Problem requirements →
When the line with "образовательного маркетинга и" appears below, start repeating lines exactly, and keep going through the line with "Trade Union Alliance."; add nothing outside that span.

★ ★ ★ ★ ★

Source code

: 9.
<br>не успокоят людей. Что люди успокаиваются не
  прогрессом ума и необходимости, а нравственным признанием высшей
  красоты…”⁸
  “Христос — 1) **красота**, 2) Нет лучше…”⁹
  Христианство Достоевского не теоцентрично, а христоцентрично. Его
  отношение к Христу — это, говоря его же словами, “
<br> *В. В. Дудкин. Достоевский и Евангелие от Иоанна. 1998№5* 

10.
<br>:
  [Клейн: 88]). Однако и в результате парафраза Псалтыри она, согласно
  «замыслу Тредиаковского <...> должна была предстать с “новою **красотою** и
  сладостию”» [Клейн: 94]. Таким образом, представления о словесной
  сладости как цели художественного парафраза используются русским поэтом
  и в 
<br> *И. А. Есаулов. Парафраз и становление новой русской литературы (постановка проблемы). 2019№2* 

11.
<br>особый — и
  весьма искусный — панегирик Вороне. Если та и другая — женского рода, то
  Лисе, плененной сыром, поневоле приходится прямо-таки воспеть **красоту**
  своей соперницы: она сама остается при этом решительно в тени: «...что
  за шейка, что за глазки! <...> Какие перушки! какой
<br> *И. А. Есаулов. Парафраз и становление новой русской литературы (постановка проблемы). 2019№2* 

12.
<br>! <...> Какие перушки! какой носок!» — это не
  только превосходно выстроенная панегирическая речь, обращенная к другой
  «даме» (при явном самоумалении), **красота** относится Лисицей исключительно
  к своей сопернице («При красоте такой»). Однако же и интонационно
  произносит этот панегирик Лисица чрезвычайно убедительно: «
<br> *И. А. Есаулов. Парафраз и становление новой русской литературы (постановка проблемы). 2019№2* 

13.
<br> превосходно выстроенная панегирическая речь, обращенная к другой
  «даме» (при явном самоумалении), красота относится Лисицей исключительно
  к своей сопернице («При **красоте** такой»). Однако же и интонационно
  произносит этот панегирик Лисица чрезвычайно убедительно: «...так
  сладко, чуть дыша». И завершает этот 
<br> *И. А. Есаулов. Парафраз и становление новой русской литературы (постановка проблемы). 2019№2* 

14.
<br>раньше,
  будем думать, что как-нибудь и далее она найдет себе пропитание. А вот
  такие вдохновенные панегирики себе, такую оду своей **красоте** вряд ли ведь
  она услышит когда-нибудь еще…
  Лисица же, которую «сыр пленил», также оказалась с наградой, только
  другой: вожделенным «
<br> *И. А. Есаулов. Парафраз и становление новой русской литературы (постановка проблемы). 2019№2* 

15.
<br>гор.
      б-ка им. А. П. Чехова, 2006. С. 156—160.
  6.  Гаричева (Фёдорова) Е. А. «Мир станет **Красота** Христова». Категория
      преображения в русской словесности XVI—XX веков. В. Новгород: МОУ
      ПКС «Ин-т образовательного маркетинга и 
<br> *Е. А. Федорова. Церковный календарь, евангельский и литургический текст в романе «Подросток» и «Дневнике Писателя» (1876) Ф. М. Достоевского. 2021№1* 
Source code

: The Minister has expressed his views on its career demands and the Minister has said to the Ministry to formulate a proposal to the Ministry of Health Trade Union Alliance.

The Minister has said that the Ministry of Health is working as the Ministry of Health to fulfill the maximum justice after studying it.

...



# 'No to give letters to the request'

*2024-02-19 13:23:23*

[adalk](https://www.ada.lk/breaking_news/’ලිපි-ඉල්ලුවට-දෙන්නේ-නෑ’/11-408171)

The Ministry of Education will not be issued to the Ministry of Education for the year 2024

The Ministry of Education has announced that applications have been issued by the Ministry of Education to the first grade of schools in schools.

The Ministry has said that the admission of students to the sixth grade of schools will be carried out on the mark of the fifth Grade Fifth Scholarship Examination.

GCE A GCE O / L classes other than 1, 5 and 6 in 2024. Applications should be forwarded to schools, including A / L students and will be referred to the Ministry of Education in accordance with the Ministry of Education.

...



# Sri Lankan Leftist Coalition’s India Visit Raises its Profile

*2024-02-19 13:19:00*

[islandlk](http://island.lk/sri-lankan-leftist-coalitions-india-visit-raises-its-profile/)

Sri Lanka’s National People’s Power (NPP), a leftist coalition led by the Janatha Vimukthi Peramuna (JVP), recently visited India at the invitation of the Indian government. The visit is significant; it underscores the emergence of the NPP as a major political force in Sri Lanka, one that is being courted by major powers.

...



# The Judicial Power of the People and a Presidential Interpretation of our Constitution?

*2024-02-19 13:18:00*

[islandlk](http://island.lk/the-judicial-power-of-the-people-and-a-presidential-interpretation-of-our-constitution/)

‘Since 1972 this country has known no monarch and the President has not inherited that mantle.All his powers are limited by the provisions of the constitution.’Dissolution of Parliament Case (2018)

★ ★ ★ ★ ★

Your response →
      ПКС «Ин-т образовательного маркетинга и 
<br> *Е. А. Федорова. Церковный календарь, евангельский и литургический текст в романе «Подросток» и «Дневнике Писателя» (1876) Ф. М. Достоевского. 2021№1* 
Source code

: The Minister has expressed his views on its career demands and the Minister has said to the Ministry to formulate a proposal to the Ministry of Health Trade Union Alliance.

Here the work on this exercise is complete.